The fourth is to develop renewable energy heating, increase heat storage devices, and increase the flexibility of power plants. Compared with electricity storage, heat storage is technically easier to achieve, and the cost is relatively low.
The fifth is to use energy storage technology on the production side, the power grid side and the user side to improve the flexibility of these links.
At present, in addition to the flexible transformation of coal power units and the high cost of electrochemical energy storage, the remaining four ways are in our country because of various obstacles, either no action or very limited effect, resulting in the flexibility of the current power system is still very poor. Of course, more importantly, over the years, the development of power supplies and grid planning do not match, and thus there is a high proportion of wind power that cannot be connected to the Internet in the initial stage of energy transformation.
Secondly, there is an inherent contradiction between the large scale of thermal power units and the flexibility of power system.
At present, many power policy ideas largely ignore the impact of the energy transition. The most typical is the power industry energy-saving emission reduction and elimination of backward production capacity in the policy has been respected, and has been promoted to other industries on the "pressure on the small" policy. Since then, the standard for shutting down small thermal power units has been continuously improved. At present, it has been required that 200,000 and less kilowatt thermal power units must be closed, and to encourage large units. According to statistics, 600,000-kilowatt and above thermal power units accounted for more than 44% of all units.
However, increasing the size of thermal power units is inherently not conducive to improving the flexibility of the power system. Because with the further increase in the proportion of renewable energy generation units, thermal power units will change from base load power to backup power in the future. In other words, at the peak of solar power generation, a large number of thermal power units must stop or operate at low load to give priority to solar power generation; When the wind power output falls down, the thermal power unit should be topped up immediately.
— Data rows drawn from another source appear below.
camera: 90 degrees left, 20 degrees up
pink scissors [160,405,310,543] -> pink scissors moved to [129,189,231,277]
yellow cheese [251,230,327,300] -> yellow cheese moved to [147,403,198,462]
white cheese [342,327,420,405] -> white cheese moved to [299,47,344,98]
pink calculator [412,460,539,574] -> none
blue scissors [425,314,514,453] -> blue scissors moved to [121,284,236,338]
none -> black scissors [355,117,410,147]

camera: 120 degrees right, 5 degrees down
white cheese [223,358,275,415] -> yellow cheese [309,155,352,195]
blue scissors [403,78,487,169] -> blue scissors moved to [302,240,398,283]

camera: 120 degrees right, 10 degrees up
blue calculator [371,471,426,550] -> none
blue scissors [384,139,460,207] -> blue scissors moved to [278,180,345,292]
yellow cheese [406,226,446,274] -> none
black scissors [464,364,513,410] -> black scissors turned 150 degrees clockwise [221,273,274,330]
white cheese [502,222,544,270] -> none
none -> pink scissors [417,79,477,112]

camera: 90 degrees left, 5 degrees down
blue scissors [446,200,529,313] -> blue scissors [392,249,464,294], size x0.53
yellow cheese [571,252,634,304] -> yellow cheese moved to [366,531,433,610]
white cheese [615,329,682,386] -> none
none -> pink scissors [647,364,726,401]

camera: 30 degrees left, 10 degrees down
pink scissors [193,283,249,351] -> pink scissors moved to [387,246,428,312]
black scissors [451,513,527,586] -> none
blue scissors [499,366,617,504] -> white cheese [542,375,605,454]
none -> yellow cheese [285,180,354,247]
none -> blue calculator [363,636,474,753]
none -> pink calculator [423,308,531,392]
This requires the thermal power unit to have enough flexibility. Obviously, the larger the unit, the less flexibility. In addition, if the 600,000-kilowatt supercritical unit is operated at low load, coal consumption and emissions will be greatly increased, and the purpose of energy conservation and emission reduction can not be fully realized.
Third, the power grid structure with strong transmission network and weak distribution network cannot meet the needs of user-side changes.
Energy transformation for the power system, there will be at least two major directional changes: first, with the emergence of a large number of distributed photovoltaic, small biomass power stations, multi-energy complementary microgrids, etc., on the user side, the electric energy of the power system will be one-way flow from the production end to the consumption end, into a two-way flow (the user also produces electric energy - that is, prosumer); The second is the transformation of power grid from vertically integrated centralized power grid to distributed flat power grid.
Both of these changes require a digital, intelligent and locally balanced local distribution network. Whether it is due to the need for the "integration" of a large number of small distributed power stations, or the need for distributed access of a large number of energy storage equipment, electric enterprises and other distributed access to optimize the operation and control of the distribution network, it is urgent to accelerate the transformation of the distribution network.
The technical level of China's transmission grid is considered to be the world's leading in the industry, but for a long time, China's investment is "heavy transmission light distribution", resulting in weak grid structure and low level of automation; The segmentation of basic data is seriously unable to be shared, and the level of informatization is low, which is far from meeting the challenges brought by the process of power system transformation, nor can it adapt to the requirements of future smart cities and low-carbon development.
Future trends of power structure
The future development trend of the power structure is described from two perspectives, one is a "scenario analysis" of the future power structure according to the requirements of energy transformation, and the other is that the energy transformation leads to changes in the power system from the structural aspect, that is, the power system transformation.
Institutions have different views on how low-carbon the future electricity mix (supply or consumption) should be. In general, renewable energy research institutions tend to be largely optimistic, while the various reports issued by fossil energy groups are largely conservative estimates. Whether optimistic or conservative, they simply reflect "scenario analysis" under given conditions. What matters is how the conditions for this scenario can be achieved.